Lets wait another day or two if all their claims have grounds.. I think we will see if their hardware is really competent or not after seeing the benchmark and IQ results of their wonder driver..

Btw, about the driver release frequency... Nvidia uses this as a chance for a PR show.. Think about it: they can release 3 new drivers by this time if they opted to release a driver in each month like ATI.. However, the performance improvements in each set would be marginal over the previous one (i.e. 5-10%).. However, now they release just a single driver with a huge improvement (i.e. 20-40% on shader performance) in three months. Impact of this choice is much better than the impact on the other choice, of course PR wise..

I do not know how an Nvidia user think if a new driver just comes out and a bug in his/her game is not corrected, which means another wait for 6 months... I wish good luck to them...

And a last note: Is the Editor's Day basically for the harware review site editors and CEO of the publisher companies, or developers also showed up that day?
 
Why depend on humor sent repeatedly to your Inbox when you can get it in direct press releases! ;)

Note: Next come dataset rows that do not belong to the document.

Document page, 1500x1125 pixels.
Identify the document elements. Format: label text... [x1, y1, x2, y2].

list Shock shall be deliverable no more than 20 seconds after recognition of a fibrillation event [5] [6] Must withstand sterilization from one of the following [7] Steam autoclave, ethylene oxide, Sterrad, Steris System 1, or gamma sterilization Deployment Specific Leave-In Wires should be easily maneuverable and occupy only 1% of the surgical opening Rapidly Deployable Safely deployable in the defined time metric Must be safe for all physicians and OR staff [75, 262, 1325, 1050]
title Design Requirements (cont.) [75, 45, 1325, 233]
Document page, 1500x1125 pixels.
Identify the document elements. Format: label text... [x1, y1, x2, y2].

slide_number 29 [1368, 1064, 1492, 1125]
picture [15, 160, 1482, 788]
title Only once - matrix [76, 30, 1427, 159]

On driver releases, they COULD go straight to one driver per year, you know... It would just require a patch every 1-2 months. ;)
 
Just in from [H]

"It is apparent that Jensen has not been talking to the folks that are heavily involved in retailing their mid and high end products here in North America, because a lot of those guys are still trying to stop the financial bleeding from NVIDIA's near full-exit from the high end market over the last year.

As for us not attending NVIDIA's Editor Day, reading this coverage just further impacts that we have made the right decision to take the time to spend with NVIDIA's hardware instead of listening to them tell us how great it is and how great it is going to be.

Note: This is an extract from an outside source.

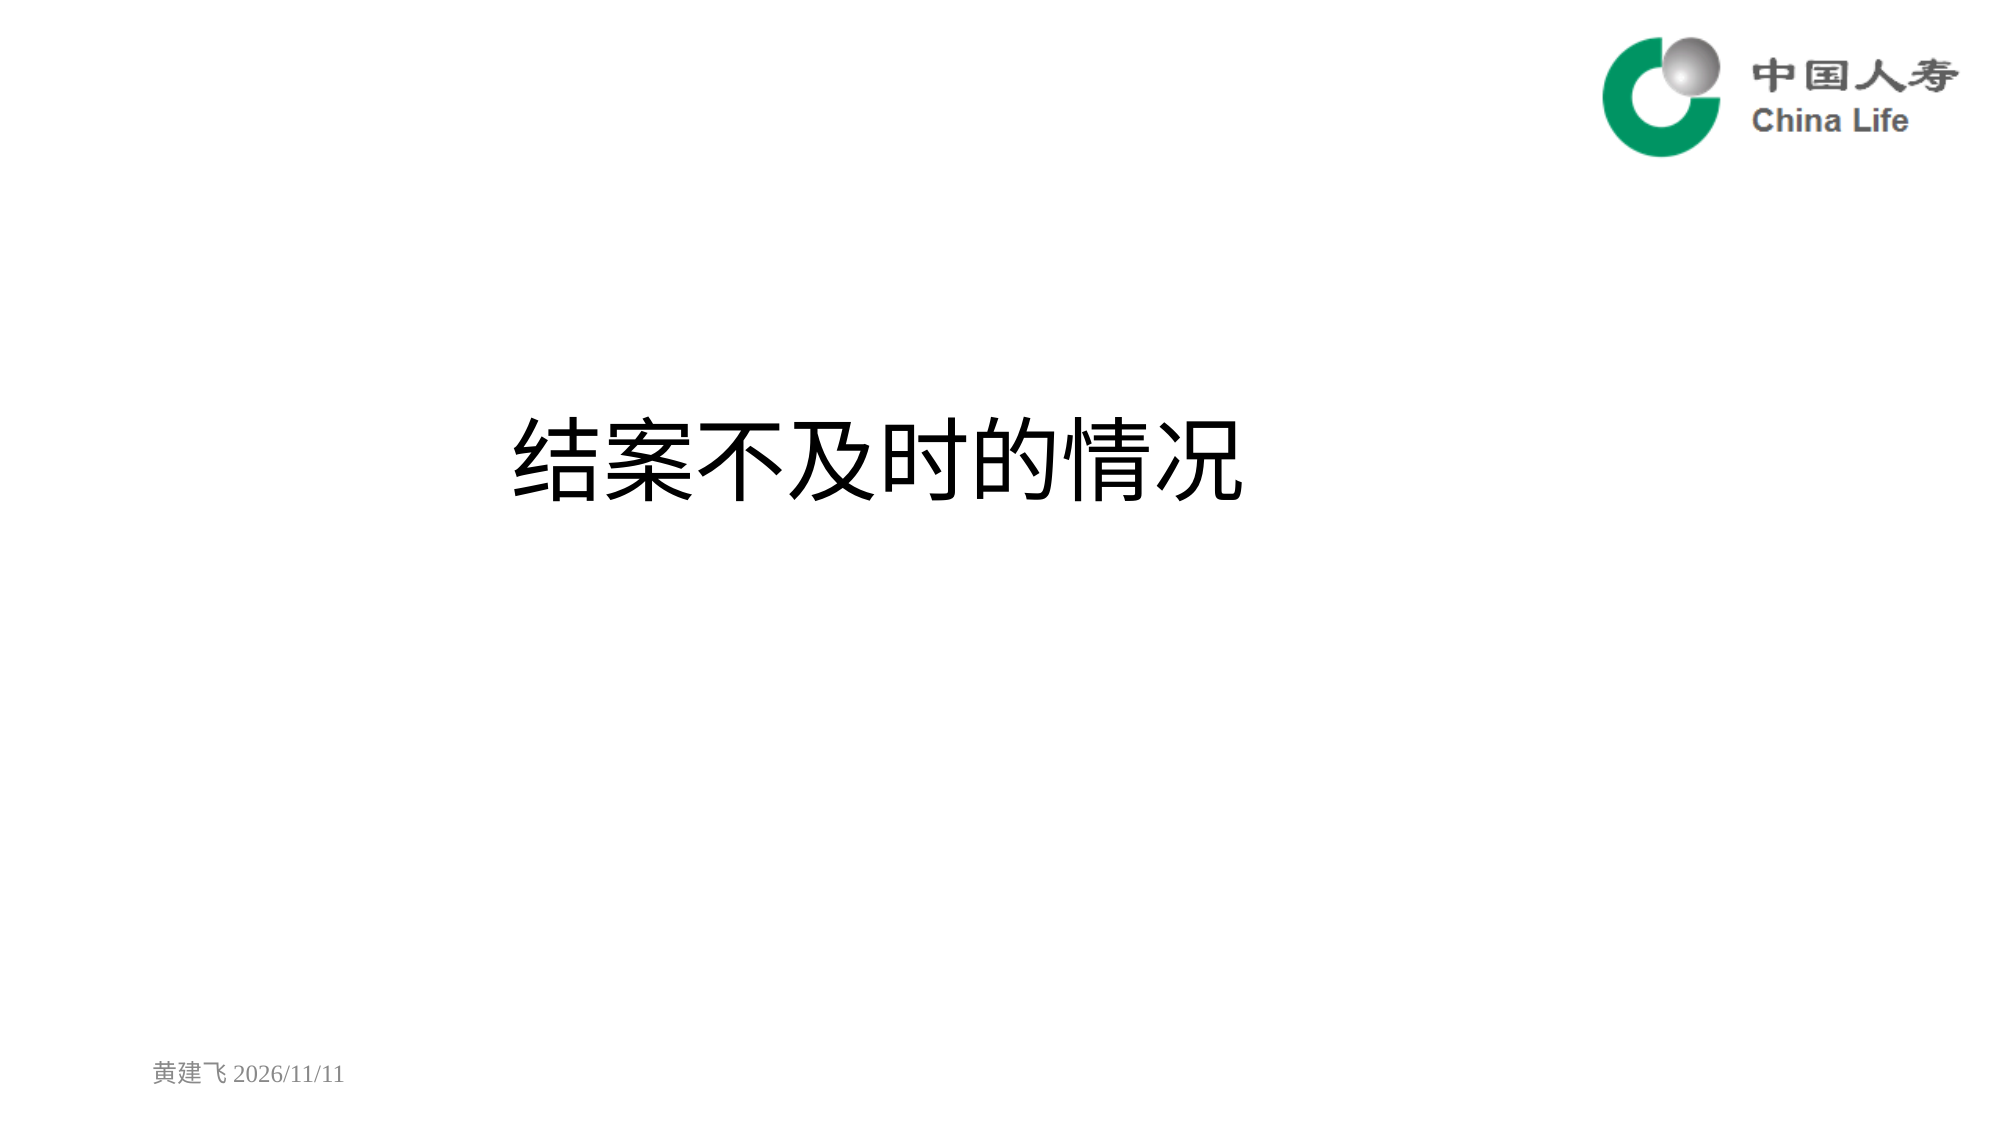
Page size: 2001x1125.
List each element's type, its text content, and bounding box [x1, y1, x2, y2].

The message is clear. One nDriver a year and ATI makes no impact. I think NVIDIA is the one smoking the hallucinogens this week. Who knew NVIDIA would be doing standup?"


I'm speechless.
 
Hehe, nice. I was just about to post Kyle's follow-up. For reference, his quoted comments there followed quick mentions of nVidia's "one-driver per year" statement, and (as one can infer) Huang's comment stating ATi had caused no marketshare loss.

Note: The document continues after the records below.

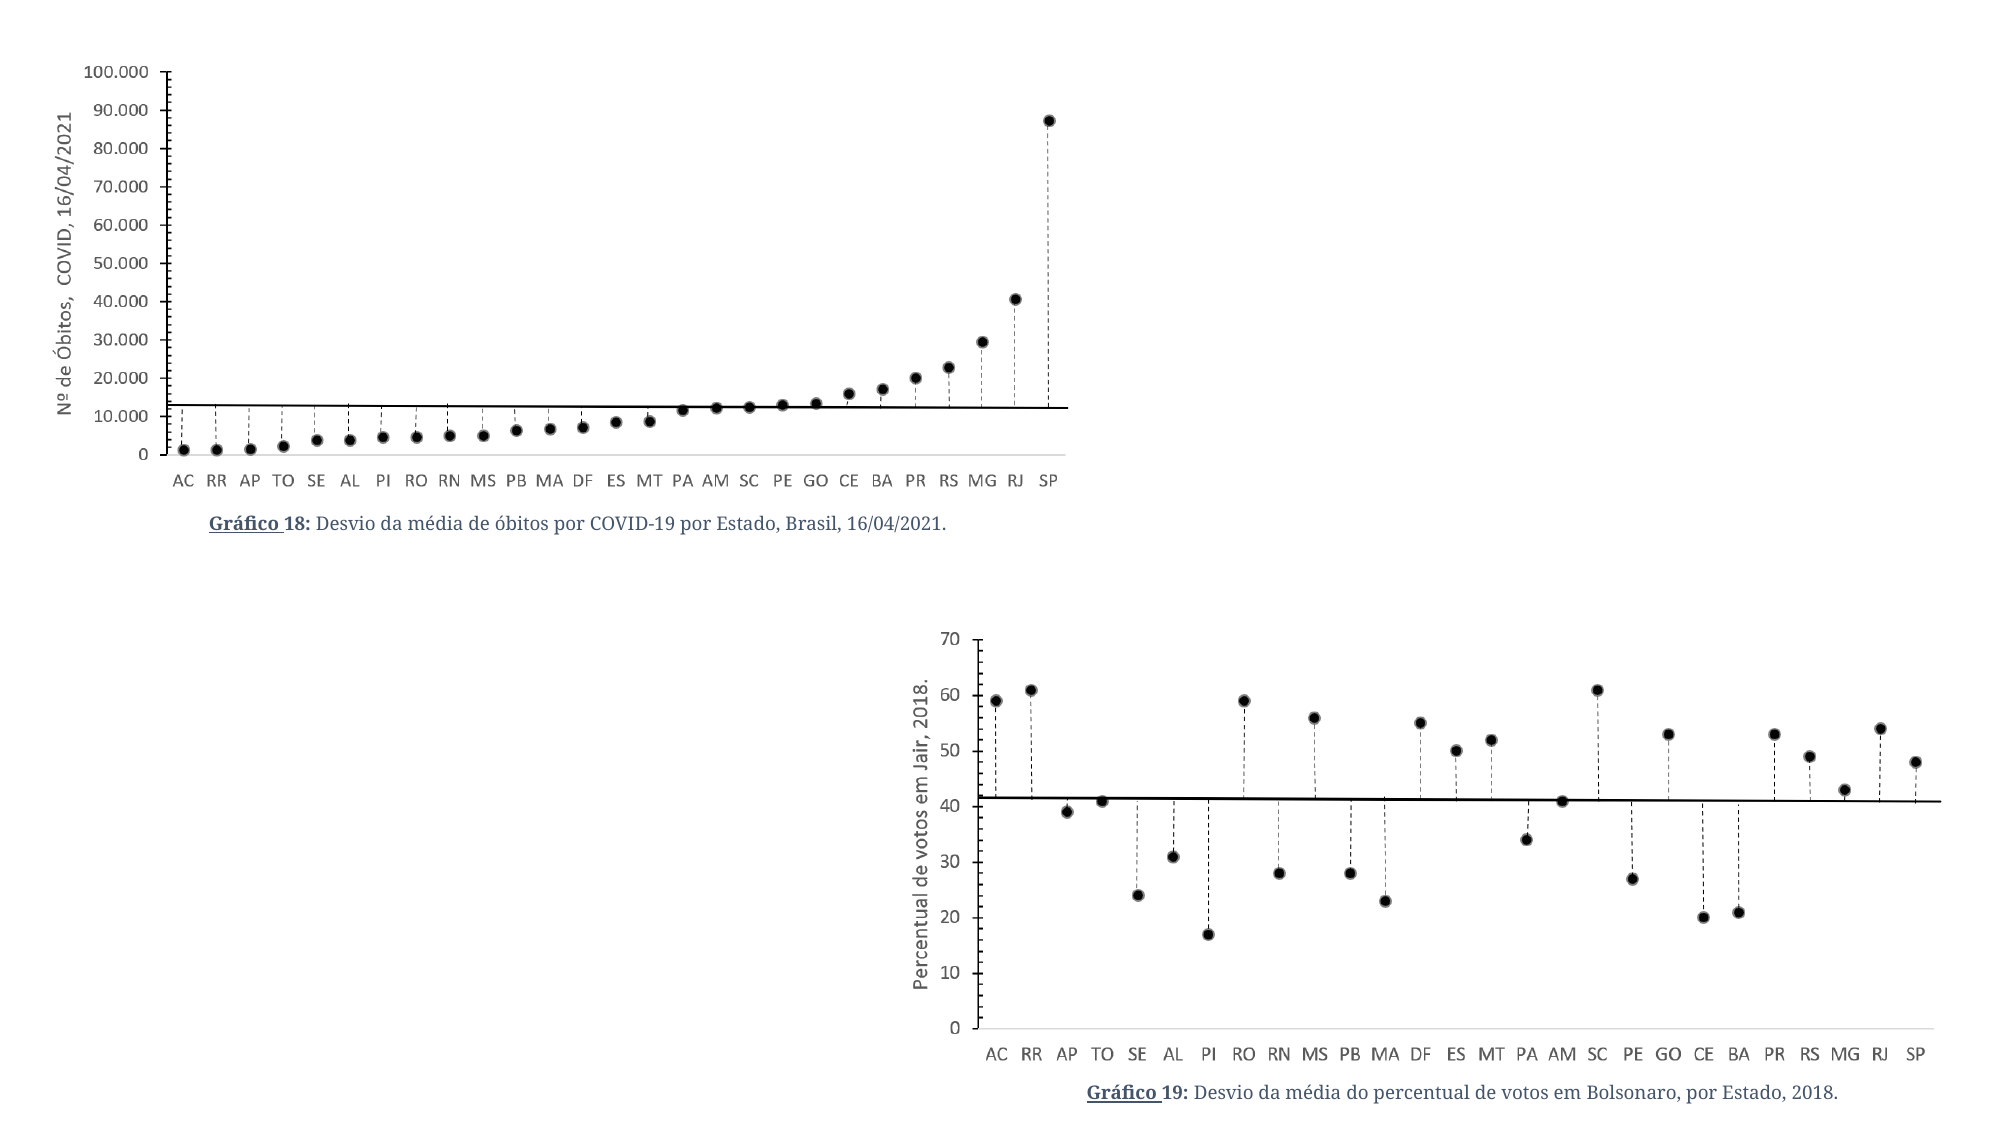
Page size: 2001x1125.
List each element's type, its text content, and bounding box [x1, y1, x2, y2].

picture [893, 618, 1948, 1074]
picture [40, 48, 1074, 496]
text_box Gráfico 18: Desvio da média de óbitos por COVID-19 por Estado, Brasil, 16/04/2021. [193, 503, 1100, 542]
text_box Gráfico 19: Desvio da média do percentual de votos em Bolsonaro, por Estado, 2018. [1071, 1073, 2000, 1125]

This has been one wacky year. ^_^
 
gokickrocks said:
GameSpot said:
The panel then discussed Nvidia's comprehensive internal QA policy on optimizations, which states that the company refuses to optimize its drivers for specific benchmarks that emphasize features not found in real games, which is, as the representatives suggested, the reason why the most recent cards haven't shown universally high performance in recent benchmarks. The company also reiterated its commitment to image fidelity--rather than opt not to draw certain parts of a scene, GeForce FX cards draw every last part and effect. As an example, the panel showed two screenshots of an explosion from an overdraw benchmark, in which the GeForce card drew the entire explosion as a bright white flare, ATI Radeon card didn't draw every layer of the explosion (the upper-right corner had a slight reddish tinge).

did they ever fix their fog issue?

They are displaying every last pixel man! The fog just gets in the way of the other pixels they need to display obviously.
 
AzBat said:
Umm, there was more in that GameSpot article...

GameSpot said:
The panel then discussed Nvidia's comprehensive internal QA policy on optimizations, which states that the company refuses to optimize its drivers for specific benchmarks that emphasize features not found in real games, which is, as the representatives suggested, the reason why the most recent cards haven't shown universally high performance in recent benchmarks. The company also reiterated its commitment to image fidelity--rather than opt not to draw certain parts of a scene, GeForce FX cards draw every last part and effect. As an example, the panel showed two screenshots of an explosion from an overdraw benchmark, in which the GeForce card drew the entire explosion as a bright white flare, ATI Radeon card didn't draw every layer of the explosion (the upper-right corner had a slight reddish tinge).

Anybody care to find out what causes this?

Tommy McClain
Did it occur to anyone that maybe the "reddish tinge" is the correct result? No one showed images from the RefRast, right?